**Data extracted from a collection:**
-----

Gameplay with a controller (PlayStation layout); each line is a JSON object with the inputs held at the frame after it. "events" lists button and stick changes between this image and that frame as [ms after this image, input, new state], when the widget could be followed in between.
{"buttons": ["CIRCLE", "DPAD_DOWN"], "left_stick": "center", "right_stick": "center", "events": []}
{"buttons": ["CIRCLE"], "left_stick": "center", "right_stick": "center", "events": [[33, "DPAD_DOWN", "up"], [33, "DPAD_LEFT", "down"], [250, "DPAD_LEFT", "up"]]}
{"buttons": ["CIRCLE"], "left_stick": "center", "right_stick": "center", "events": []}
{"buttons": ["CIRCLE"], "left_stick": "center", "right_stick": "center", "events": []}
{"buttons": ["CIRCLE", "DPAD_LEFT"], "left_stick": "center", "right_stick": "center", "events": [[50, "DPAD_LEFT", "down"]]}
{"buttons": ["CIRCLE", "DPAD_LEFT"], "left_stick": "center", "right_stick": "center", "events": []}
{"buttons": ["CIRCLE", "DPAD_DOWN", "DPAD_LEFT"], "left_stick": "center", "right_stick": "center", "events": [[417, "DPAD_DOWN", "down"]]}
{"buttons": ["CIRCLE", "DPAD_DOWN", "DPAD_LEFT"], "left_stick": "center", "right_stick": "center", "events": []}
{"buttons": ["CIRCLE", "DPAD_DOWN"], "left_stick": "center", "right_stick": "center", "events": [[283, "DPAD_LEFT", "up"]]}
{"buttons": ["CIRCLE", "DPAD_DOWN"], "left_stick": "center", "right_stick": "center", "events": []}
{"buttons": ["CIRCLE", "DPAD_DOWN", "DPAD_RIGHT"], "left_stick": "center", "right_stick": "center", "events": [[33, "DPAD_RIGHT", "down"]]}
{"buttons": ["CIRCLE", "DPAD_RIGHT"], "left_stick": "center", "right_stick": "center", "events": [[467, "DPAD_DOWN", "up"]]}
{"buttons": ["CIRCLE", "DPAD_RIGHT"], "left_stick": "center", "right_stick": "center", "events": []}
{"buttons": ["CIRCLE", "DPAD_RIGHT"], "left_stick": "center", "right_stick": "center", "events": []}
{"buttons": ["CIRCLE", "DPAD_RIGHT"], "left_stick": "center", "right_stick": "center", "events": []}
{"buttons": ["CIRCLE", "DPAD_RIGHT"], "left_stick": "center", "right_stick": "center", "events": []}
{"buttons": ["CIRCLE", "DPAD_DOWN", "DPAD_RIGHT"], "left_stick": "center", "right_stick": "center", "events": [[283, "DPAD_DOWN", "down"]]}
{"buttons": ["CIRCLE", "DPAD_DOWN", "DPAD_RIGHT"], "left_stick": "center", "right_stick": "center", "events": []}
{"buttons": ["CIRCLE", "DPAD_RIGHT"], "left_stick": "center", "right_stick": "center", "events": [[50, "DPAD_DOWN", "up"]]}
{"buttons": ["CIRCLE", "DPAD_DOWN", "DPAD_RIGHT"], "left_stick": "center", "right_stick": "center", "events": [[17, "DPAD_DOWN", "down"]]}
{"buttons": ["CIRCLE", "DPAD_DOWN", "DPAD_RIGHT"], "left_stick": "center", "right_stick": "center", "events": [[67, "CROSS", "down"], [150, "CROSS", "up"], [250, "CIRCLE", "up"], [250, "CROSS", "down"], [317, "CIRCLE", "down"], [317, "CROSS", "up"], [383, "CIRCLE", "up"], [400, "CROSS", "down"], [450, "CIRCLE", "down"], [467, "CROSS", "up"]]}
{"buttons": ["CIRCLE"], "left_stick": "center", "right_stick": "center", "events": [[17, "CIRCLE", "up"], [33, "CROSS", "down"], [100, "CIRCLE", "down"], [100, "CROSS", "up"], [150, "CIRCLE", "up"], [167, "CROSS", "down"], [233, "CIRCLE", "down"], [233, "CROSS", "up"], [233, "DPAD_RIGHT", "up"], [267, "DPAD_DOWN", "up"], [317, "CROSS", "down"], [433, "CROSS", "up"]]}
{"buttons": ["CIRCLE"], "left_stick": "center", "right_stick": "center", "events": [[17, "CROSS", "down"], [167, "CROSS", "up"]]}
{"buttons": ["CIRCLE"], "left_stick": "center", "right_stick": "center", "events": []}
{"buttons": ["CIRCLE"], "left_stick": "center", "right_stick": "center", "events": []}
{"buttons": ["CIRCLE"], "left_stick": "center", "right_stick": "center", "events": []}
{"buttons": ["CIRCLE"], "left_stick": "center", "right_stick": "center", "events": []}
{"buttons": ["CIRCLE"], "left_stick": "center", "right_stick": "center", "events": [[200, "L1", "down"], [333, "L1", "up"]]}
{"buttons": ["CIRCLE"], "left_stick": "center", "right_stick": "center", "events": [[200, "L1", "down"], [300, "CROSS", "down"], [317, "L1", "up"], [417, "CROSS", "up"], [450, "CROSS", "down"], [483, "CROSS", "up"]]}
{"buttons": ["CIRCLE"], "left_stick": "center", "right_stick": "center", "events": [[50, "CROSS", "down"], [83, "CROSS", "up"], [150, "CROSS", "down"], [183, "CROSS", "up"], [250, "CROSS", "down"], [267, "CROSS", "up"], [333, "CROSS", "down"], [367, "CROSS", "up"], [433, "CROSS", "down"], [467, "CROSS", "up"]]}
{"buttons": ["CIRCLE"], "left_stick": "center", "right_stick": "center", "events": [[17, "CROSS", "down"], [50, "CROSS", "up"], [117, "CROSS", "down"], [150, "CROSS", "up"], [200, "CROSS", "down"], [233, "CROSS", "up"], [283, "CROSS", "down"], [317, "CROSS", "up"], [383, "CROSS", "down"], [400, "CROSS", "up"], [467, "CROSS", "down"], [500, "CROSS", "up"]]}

-----

**Problem to solve:**
Copy out the records once more, exactly as they are written.

**Answer to this task:**
Gameplay with a controller (PlayStation layout); each line is a JSON object with the inputs held at the frame after it. "events" lists button and stick changes between this image and that frame as [ms after this image, input, new state], when the widget could be followed in between.
{"buttons": ["CIRCLE", "DPAD_DOWN"], "left_stick": "center", "right_stick": "center", "events": []}
{"buttons": ["CIRCLE"], "left_stick": "center", "right_stick": "center", "events": [[33, "DPAD_DOWN", "up"], [33, "DPAD_LEFT", "down"], [250, "DPAD_LEFT", "up"]]}
{"buttons": ["CIRCLE"], "left_stick": "center", "right_stick": "center", "events": []}
{"buttons": ["CIRCLE"], "left_stick": "center", "right_stick": "center", "events": []}
{"buttons": ["CIRCLE", "DPAD_LEFT"], "left_stick": "center", "right_stick": "center", "events": [[50, "DPAD_LEFT", "down"]]}
{"buttons": ["CIRCLE", "DPAD_LEFT"], "left_stick": "center", "right_stick": "center", "events": []}
{"buttons": ["CIRCLE", "DPAD_DOWN", "DPAD_LEFT"], "left_stick": "center", "right_stick": "center", "events": [[417, "DPAD_DOWN", "down"]]}
{"buttons": ["CIRCLE", "DPAD_DOWN", "DPAD_LEFT"], "left_stick": "center", "right_stick": "center", "events": []}
{"buttons": ["CIRCLE", "DPAD_DOWN"], "left_stick": "center", "right_stick": "center", "events": [[283, "DPAD_LEFT", "up"]]}
{"buttons": ["CIRCLE", "DPAD_DOWN"], "left_stick": "center", "right_stick": "center", "events": []}
{"buttons": ["CIRCLE", "DPAD_DOWN", "DPAD_RIGHT"], "left_stick": "center", "right_stick": "center", "events": [[33, "DPAD_RIGHT", "down"]]}
{"buttons": ["CIRCLE", "DPAD_RIGHT"], "left_stick": "center", "right_stick": "center", "events": [[467, "DPAD_DOWN", "up"]]}
{"buttons": ["CIRCLE", "DPAD_RIGHT"], "left_stick": "center", "right_stick": "center", "events": []}
{"buttons": ["CIRCLE", "DPAD_RIGHT"], "left_stick": "center", "right_stick": "center", "events": []}
{"buttons": ["CIRCLE", "DPAD_RIGHT"], "left_stick": "center", "right_stick": "center", "events": []}
{"buttons": ["CIRCLE", "DPAD_RIGHT"], "left_stick": "center", "right_stick": "center", "events": []}
{"buttons": ["CIRCLE", "DPAD_DOWN", "DPAD_RIGHT"], "left_stick": "center", "right_stick": "center", "events": [[283, "DPAD_DOWN", "down"]]}
{"buttons": ["CIRCLE", "DPAD_DOWN", "DPAD_RIGHT"], "left_stick": "center", "right_stick": "center", "events": []}
{"buttons": ["CIRCLE", "DPAD_RIGHT"], "left_stick": "center", "right_stick": "center", "events": [[50, "DPAD_DOWN", "up"]]}
{"buttons": ["CIRCLE", "DPAD_DOWN", "DPAD_RIGHT"], "left_stick": "center", "right_stick": "center", "events": [[17, "DPAD_DOWN", "down"]]}
{"buttons": ["CIRCLE", "DPAD_DOWN", "DPAD_RIGHT"], "left_stick": "center", "right_stick": "center", "events": [[67, "CROSS", "down"], [150, "CROSS", "up"], [250, "CIRCLE", "up"], [250, "CROSS", "down"], [317, "CIRCLE", "down"], [317, "CROSS", "up"], [383, "CIRCLE", "up"], [400, "CROSS", "down"], [450, "CIRCLE", "down"], [467, "CROSS", "up"]]}
{"buttons": ["CIRCLE"], "left_stick": "center", "right_stick": "center", "events": [[17, "CIRCLE", "up"], [33, "CROSS", "down"], [100, "CIRCLE", "down"], [100, "CROSS", "up"], [150, "CIRCLE", "up"], [167, "CROSS", "down"], [233, "CIRCLE", "down"], [233, "CROSS", "up"], [233, "DPAD_RIGHT", "up"], [267, "DPAD_DOWN", "up"], [317, "CROSS", "down"], [433, "CROSS", "up"]]}
{"buttons": ["CIRCLE"], "left_stick": "center", "right_stick": "center", "events": [[17, "CROSS", "down"], [167, "CROSS", "up"]]}
{"buttons": ["CIRCLE"], "left_stick": "center", "right_stick": "center", "events": []}
{"buttons": ["CIRCLE"], "left_stick": "center", "right_stick": "center", "events": []}
{"buttons": ["CIRCLE"], "left_stick": "center", "right_stick": "center", "events": []}
{"buttons": ["CIRCLE"], "left_stick": "center", "right_stick": "center", "events": []}
{"buttons": ["CIRCLE"], "left_stick": "center", "right_stick": "center", "events": [[200, "L1", "down"], [333, "L1", "up"]]}
{"buttons": ["CIRCLE"], "left_stick": "center", "right_stick": "center", "events": [[200, "L1", "down"], [300, "CROSS", "down"], [317, "L1", "up"], [417, "CROSS", "up"], [450, "CROSS", "down"], [483, "CROSS", "up"]]}
{"buttons": ["CIRCLE"], "left_stick": "center", "right_stick": "center", "events": [[50, "CROSS", "down"], [83, "CROSS", "up"], [150, "CROSS", "down"], [183, "CROSS", "up"], [250, "CROSS", "down"], [267, "CROSS", "up"], [333, "CROSS", "down"], [367, "CROSS", "up"], [433, "CROSS", "down"], [467, "CROSS", "up"]]}
{"buttons": ["CIRCLE"], "left_stick": "center", "right_stick": "center", "events": [[17, "CROSS", "down"], [50, "CROSS", "up"], [117, "CROSS", "down"], [150, "CROSS", "up"], [200, "CROSS", "down"], [233, "CROSS", "up"], [283, "CROSS", "down"], [317, "CROSS", "up"], [383, "CROSS", "down"], [400, "CROSS", "up"], [467, "CROSS", "down"], [500, "CROSS", "up"]]}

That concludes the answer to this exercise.